Er sieht mich an und seufzt. Es ist ein müdes, enttäuschtes und vor allem sehr vertrautes Seufzen. Eines, das ich gehört habe, als meine Erzieherin im Kindergarten ihn anrief, weil ich mich ständig mit diesem blöden Jungen schlug oder als ich mit dem Ball durch das Wohnzimmerfenster geschossen hatte. Und das letzte mal, als er mich von meiner alten Schule abholte, ich mit einem blauen Auge und einem Versprechen, dass jetzt alles besser werden würde.

Ich bin nicht einfach, sondern kompliziert und kalt, weil ich besser alleine dran bin. Ich möchte ihn nicht enttäuschen, doch ich tue es immer wieder. Es ist als hätte ich eine gespaltene Persönlichkeit, eine Seite ist gut und die andere schlecht.

Und obwohl ich mir denken kann, wieso es meinem Vater zu schaffen macht, dass ich solche Chancen nicht egreife, dachte ich, er würde mich verstehen. Doch das tut er nicht.
Und heimlich frage ich mich, ob es meine Mutter tun würde, wenn sie hier wäre.

"Warum musst du so sein?". Er macht eine Pause. "Warum verweigerst du jeden Kontakt zu Menschen? Du hast es einfach. Wieso siehst du das nicht?".

"Warum muss ich so sein?", flüstere ich schroff zurück.

Ich kann nicht glauben das er das sagt.

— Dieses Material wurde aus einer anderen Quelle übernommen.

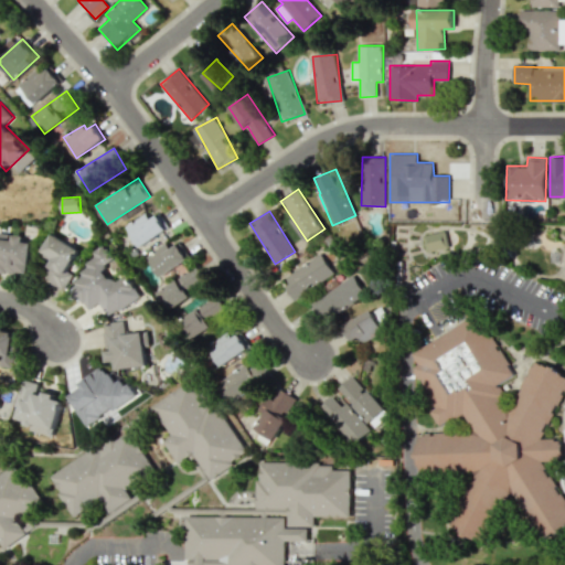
[(140,247),(170,227),(160,213),(151,219),(147,213),(127,226),(140,247)]
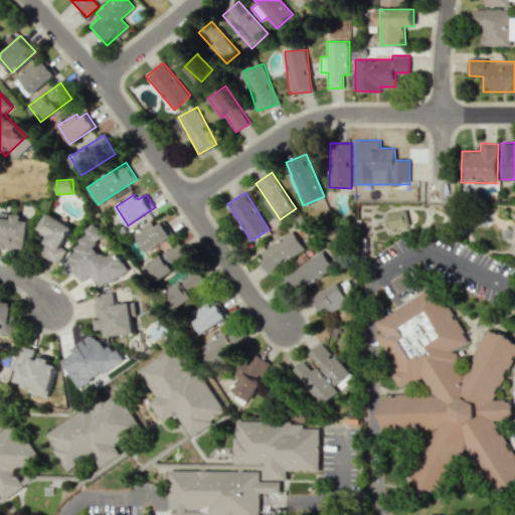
[(389,229),(409,225),(406,210),(386,214),(389,229)]
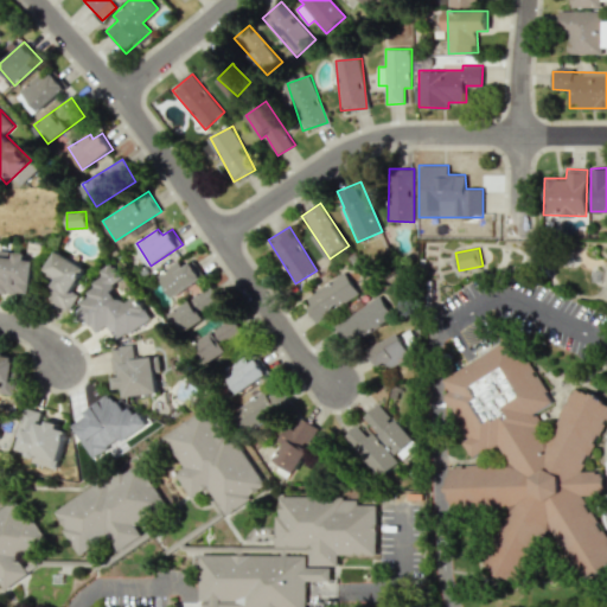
[(45,299),(70,311),(78,294),(74,292),(87,267),(56,251),(45,270),(57,276),(45,299)]
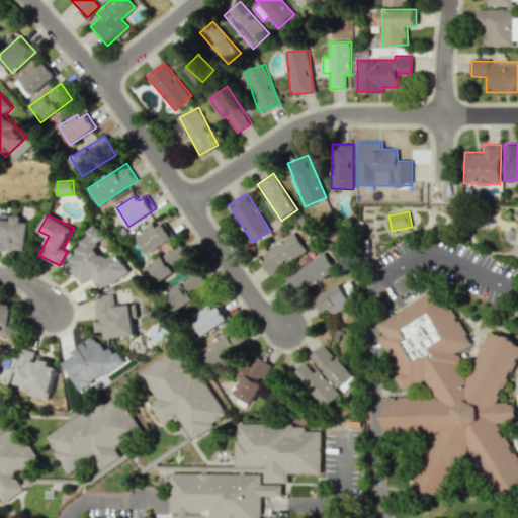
[(0,249),(27,251),(29,222),(22,222),(23,216),(13,216),(13,218),(0,217),(0,249)]
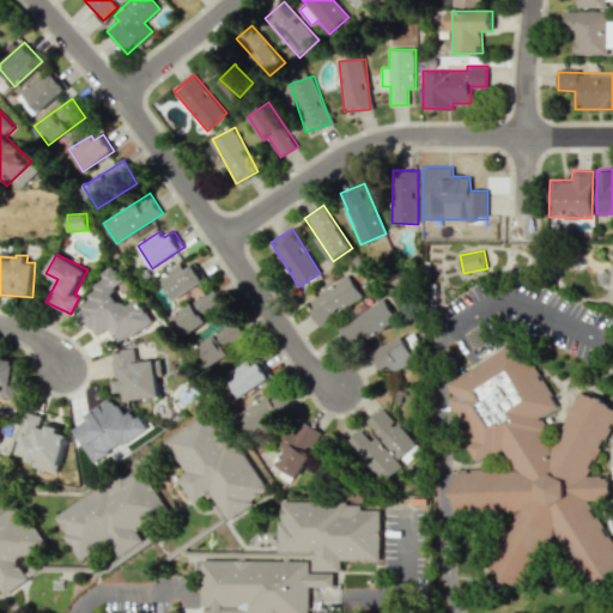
[(161,275),(173,299),(205,283),(192,260),(161,275)]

Er weiß, wie sehr ich gelitten hatte, er kennt mich doch genau. Wir haben uns schon früher oft gestritten, doch niemals hatte er so getan, als wäre mein Verhalten nicht nachvollziehbar.

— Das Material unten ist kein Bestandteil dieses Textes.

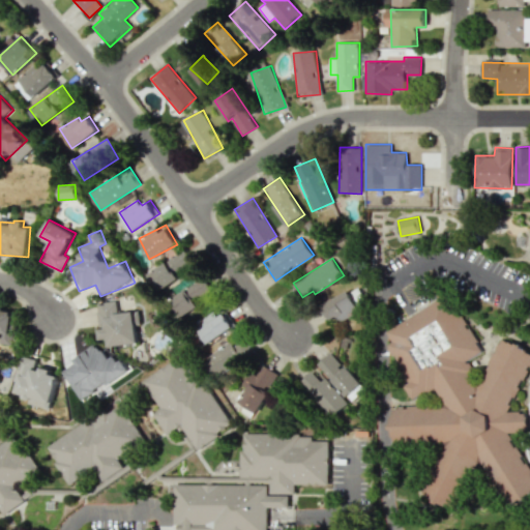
[(148,274),(160,291),(180,276),(169,260),(148,274)]
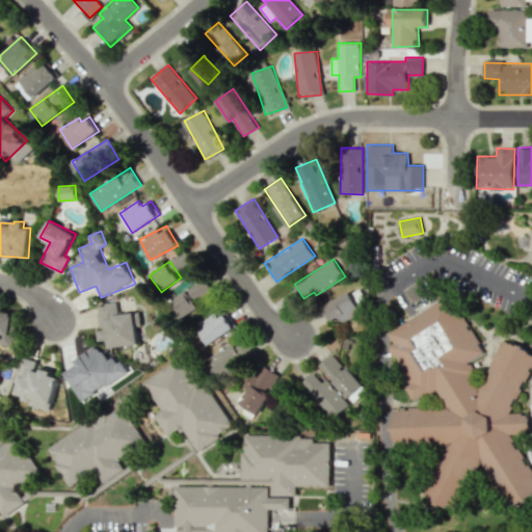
[(168,300),(178,317),(215,296),(206,280),(168,300)]
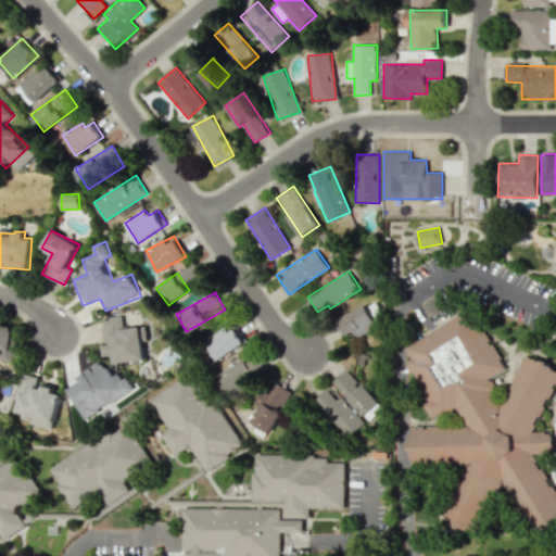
[(353,331),(356,338),(387,324),(376,301),(338,318),(345,336),(353,331)]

"Das hier alles war nicht meine Entscheidung, sondern deine. Ja, ein Neuanfang ist schön und gut. Aber in einer anderen Stadt? In einer anderen Schule? Nur weil du dich endlich verliebt hast. Du bist unfair! Denkst du wirklich, nur weil du eine Beziehung hast, haben sich auch meine Probleme gelöst? Wir bezahlen die Therapie nicht ohne Grund".

Bei dem letzten Satz bin ich ohne es zu merken laut geworden. Unmittelbar beschleicht mich das Gefühl, eine Grenze überschritten zu haben.

"Ist alles okay?".

Ich müsste mich nicht einmal umdrehen um zu wissen, wem die Stimme gehört.
Regina, die neue Freundin und Geliebte meines Vaters hat sich gerade zu uns gesellt. Sie steht dort, neben meinem Vater, in einem roten Kleid und breitem Lächeln auf dem Gesicht. Ich hasse sie.

Papa sieht mich warnend an. Heute wollen die beiden nämlich ins Kino, und ich soll den Abend nicht ruinieren.
Ich verstehe seine Gestik.
Und auch wenn es verlockend ist genau das zu tun, alles zu ruinieren, reiße ich mich zusammen und zwinge mich zu einem frechen Lächeln, während ich meine Hände unter dem Esstisch zu Fäusten balle um ein Ventil für die aufkommende Wut zu haben.

"Paps und ich haben uns nur gerade über die Hobby-Angebote meiner tollen, neuen Schule unterhalten", sage ich bitter und ich wette man hört den Sarkasmus heraus.